SON DAKİKA
SON DEPREMLER

"Yargı Bağımsızlığı Temel Koşuldur"

A- A+ PAYLAŞ
Adalet Bakanlığı'nın bütçesiyle ilgili Türkiye Büyük Millet Meclisi (TBMM) Genel Kurulu'nda konuşan AKP Malatya Milletvekili Cemal Akın, "Hukuk devleti, tüm bireylerin hukuki güvenliğinin sağlandığı, devletin bütün organlarının, bütün faaliyetlerinin hukuka bağlı olduğu devlettir."dedi. 
 
"Hukuk devleti, en başta insan merkezli, insan onurunu koruyan devlettir." diyen Milletvekili Akın'ın TBMM'de yaptığı konuşma şöyle; 
 
"Hukuk devletinde kanunlar önünde devletin vatandaşa karşı bir üstünlüğü yoktur. Kanun ve kurallara uymayan şahıs da olsa, devlet de olsa yargılanır. Hukuka uymak yalnızca vatandaş için değil, yürütme ve yargı için de bir zorunluluktur.

Girdi Verileri:
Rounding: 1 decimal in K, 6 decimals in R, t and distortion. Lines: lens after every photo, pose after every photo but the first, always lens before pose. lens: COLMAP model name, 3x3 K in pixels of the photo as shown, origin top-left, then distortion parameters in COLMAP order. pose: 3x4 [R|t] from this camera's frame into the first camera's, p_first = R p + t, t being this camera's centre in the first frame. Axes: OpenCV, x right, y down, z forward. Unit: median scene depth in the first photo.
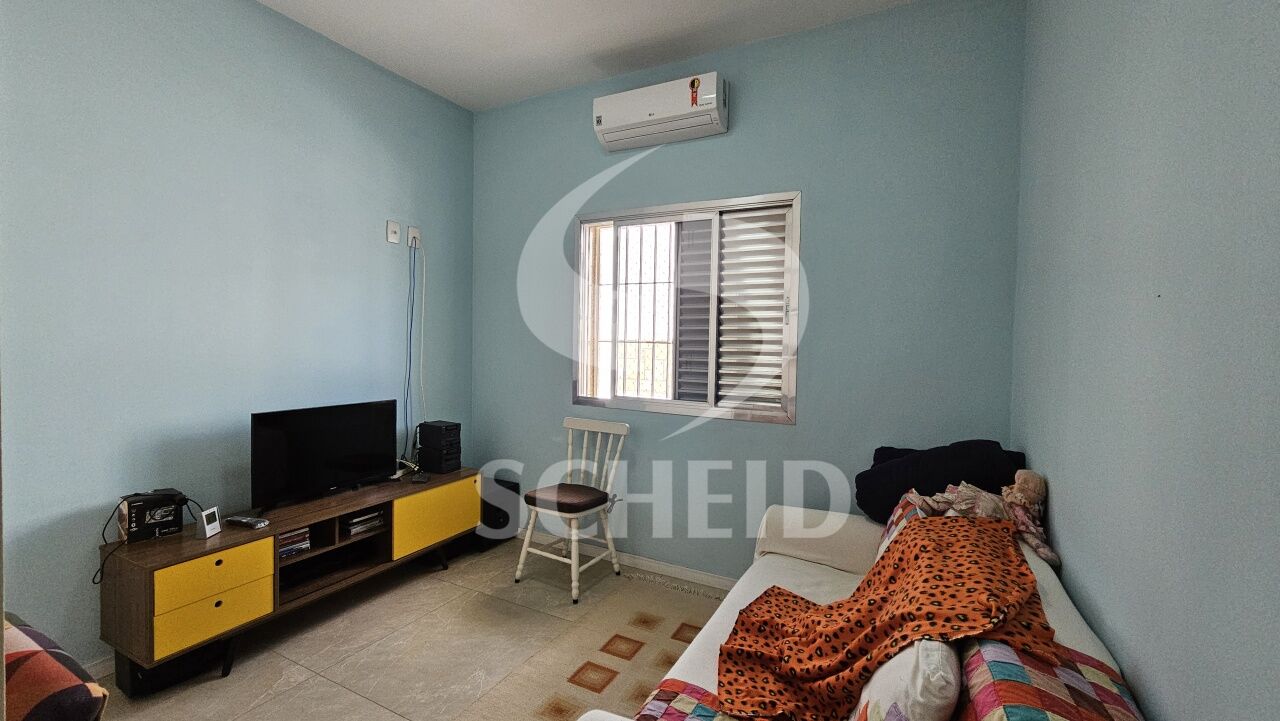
lens RADIAL K [[527.0, 0, 644.7], [0, 527.0, 360.9], [0, 0, 1]] dist [0.000793, -0.000090]
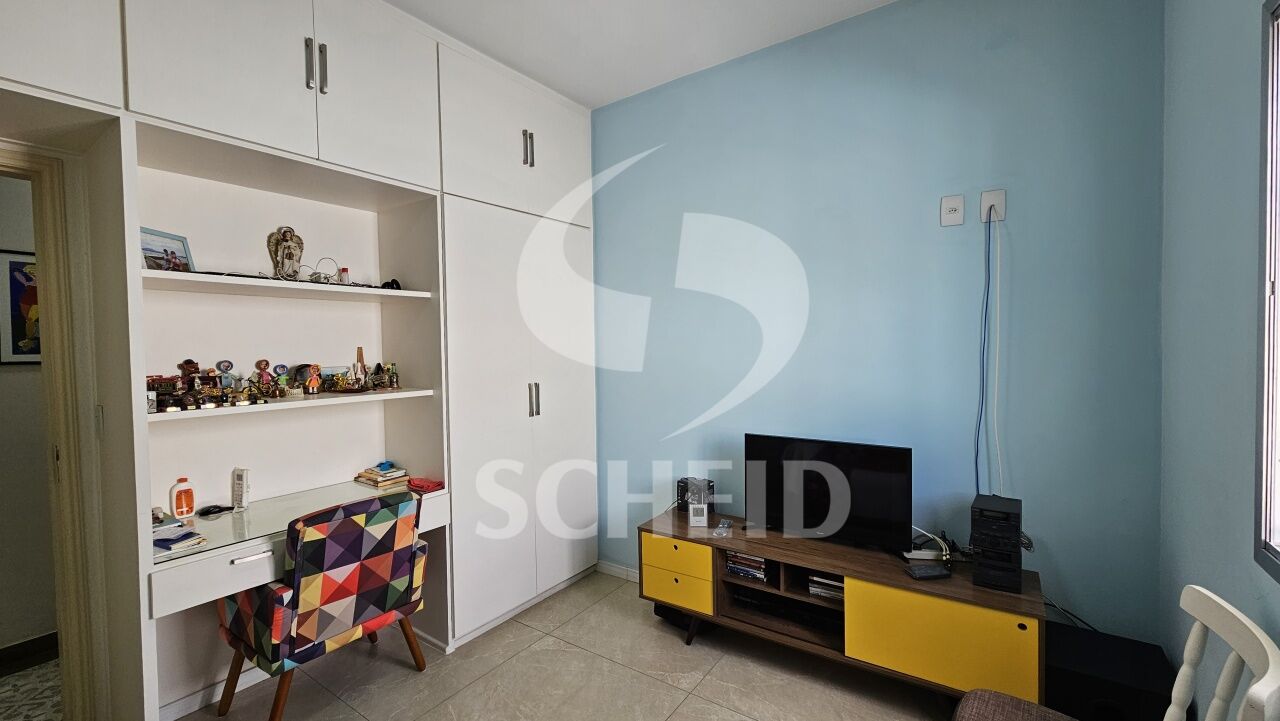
lens RADIAL K [[527.0, 0, 644.7], [0, 527.0, 360.9], [0, 0, 1]] dist [0.000793, -0.000090]
pose [[-0.128570, 0.012075, -0.991627, 0.319443], [-0.022895, 0.999623, 0.015141, -0.054095], [0.991436, 0.024650, -0.128245, 0.812485]]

Etkinlikler:
(a) Sayfa alıntısına göre hukuka uymak kimler için bir zorunluluktur? Hepsini sıralayın.
(b) Cemal Akın'ın TBMM Genel Kurulu'ndaki konuşması hangi bakanlığın bütçesiyle ilgiliydi?
(c) Hukuk devleti üzerine yapılan konuşmayı, sayfa alıntısındaki son cümlenin ardından birkaç cümleyle sürdürün.

Cevap Anahtarı:
(a) Vatandaş, yürütme, yargı

(b) Adalet Bakanlığı'nın bütçesiyle ilgiliydi.

(c)
Yargı bağımsızlığı ilkesi, hukuk devleti olmanın temel koşuludur. Ancak bu bağımsızlık, yargıya devlet kurumlarından, her türlü baskı gruplarından ve yargının kendi içerisinden gelebilecek müdahalelere karşı yargıyı korumakla mümkün olabilir; aksi hâlde bir ülkede adil yargılanmadan söz edilemez. Bu sebeple, herkesin yargı bağımsızlığını zedeleyecek tutum ve davranışlardan kaçınması gerekmektedir. 
 
Yargı sisteminin ve adalet mekanizmasının işlerlik kazanması için uzun yıllar ihmal edilmiş olan altyapı çalışmaları üzerinde hükümetlerimiz döneminde ciddi şekilde durulmuş, bu konudaki eksikliklerimiz ikmal edilmiş, ikmal edilmeye de devam edilmektedir.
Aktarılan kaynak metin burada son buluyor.